In very large cast-iron pan with fitting cast-iron lid, place about half-package of bacon into pan and let simmer on low till the oils are rendered out, then set soft bacon aside. Cut the onions into half-rings and saute in the bacon fat in the pan till golden brown, then set the onions aside. Place the fresh beef liver into the remaining bacon fat, place the bacon on top of the liver and then the onion on top of the bacon. Pour generous amount of BBQ sauce onto onions, bacon and liver. Cover and let cook. Squeegie bacon and onion to the side, flip liver and place bacon and onion on top of liver again, pour generous amount of BBQ on again and re-cover with heavy lid.

When liver is cooked through, serve on place with side of cooked beets and spinach salad.

*NaeKid's Cooked Beets*

Ingredients:

1 tbsp butter
3 tbsp white sugar
1 tbsp cornstarch
3 tbsp pineapple juice (tetra-pak)
1 can sliced beets (drained)

Directions:

In medium sauce pan, pour in all ingredients except for beets. Stir well and then put on med-low heat for about three minutes till sauce thickens. Mix in beets, stir carefully to coat well and allow beets to come upto eating temperature. Serve immediately.

*WildMist's Spinach Salad*

Ingredients:

Spinach for each person
1 container goat-cheese
1 package of strawberries
1 package of naan bread (fresh is better) or pita bread
1 bottle Kraft "Mandarin Orange Sesame" dressing.

Directions:

Place naan bread on plate, spread thick layer of spinach over bread. Break-up by hand and then sprinkle goat-cheese over spinach. Wash and slice strawberries (fresh or frozen) over salad. Serve with Kraft dressing


----------



## *Andi

You had me till ... "ya, its hot" ...

Hot and spicy ... a no, no for me. 

But to think about it if you leave out the Tequila and Habanero BBQ sauce ... you have my recipe. (all but the sides ... which sounds great. :congrat


----------



## NaeKid

You are more than welcome to choose a different BBQ sauce - I just like the really hot sauce when combined with the sweet-sauce on the beets and the sweetness of the strawberries ...


----------



## Magus

I gotta try the liver n onions!


----------



## Meerkat

If possible buy only organic organ meats,espeically livers and gizzards becaue these are the cleaning systems where all the chemicles go or are stored.
Soon as I can get to the organic store I'll try this recipe out,sounds good. :wave:


----------



## weaselrunner

I'm just the reverse, I take testosterone injuctions and my iron stays too high because of it....


----------



## Marcus

NaeKid said:


> When liver is cooked through, serve on place with side of cooked beets and spinach salad.


*WHAT???*
Everyone knows liver and onions is served with gravy.


----------



## NaeKid

The sauce in my recipe is better than any gravy ... :factor10:


----------



## cowboyhermit

Lol, I thought this was about iron overload, didn't look at which forum it was in. I tend towards iron overload myself.

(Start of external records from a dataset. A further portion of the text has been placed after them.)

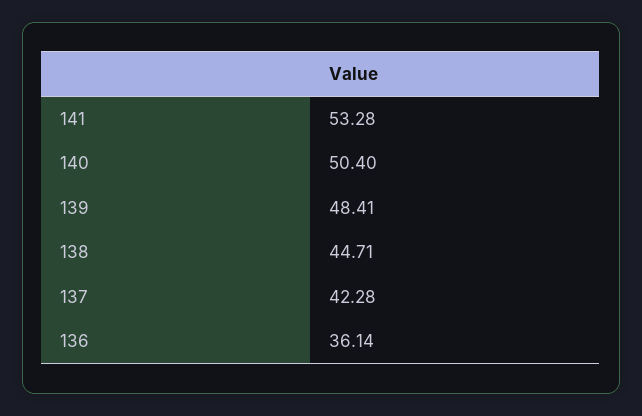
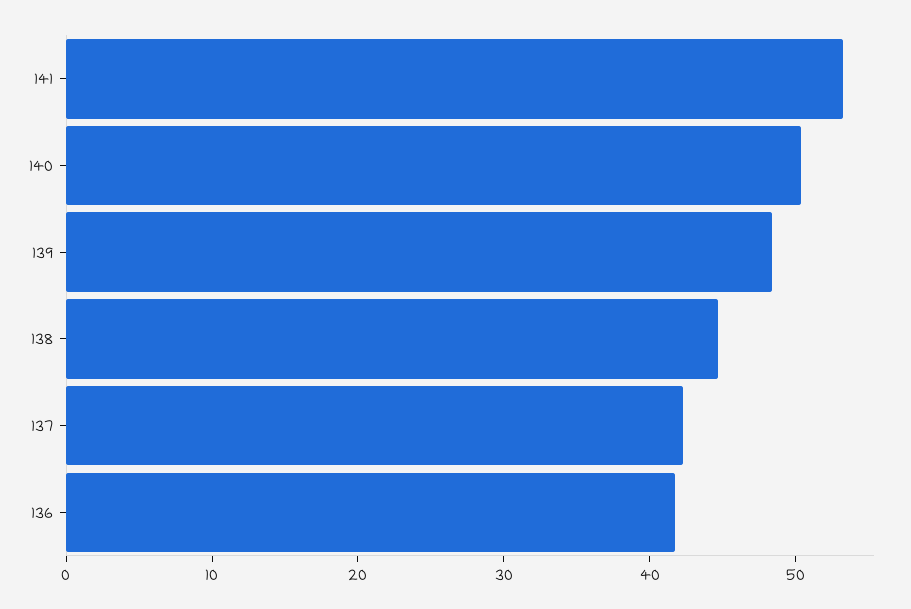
  {
    "141": 53.28,
    "140": 50.4,
    "139": 48.41,
    "138": 44.71,
    "137": 42.28,
-   "136": 36.14
+   "136": 42
  }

Sounds awesome, I love liver although the way some people cook it is not for me, I like it cooked THROUGH like mentioned. I really think we should be eating more organ meat to get back to a more traditional and healthy diet.
Beets have become one of my favorite vegetables lately as well. I find myself substituting swisschard for spinach most of the time, it isn't much different but I prefer the taste for some reason.


----------



## Attila

Hot is muy bien. The hotter the better.


----------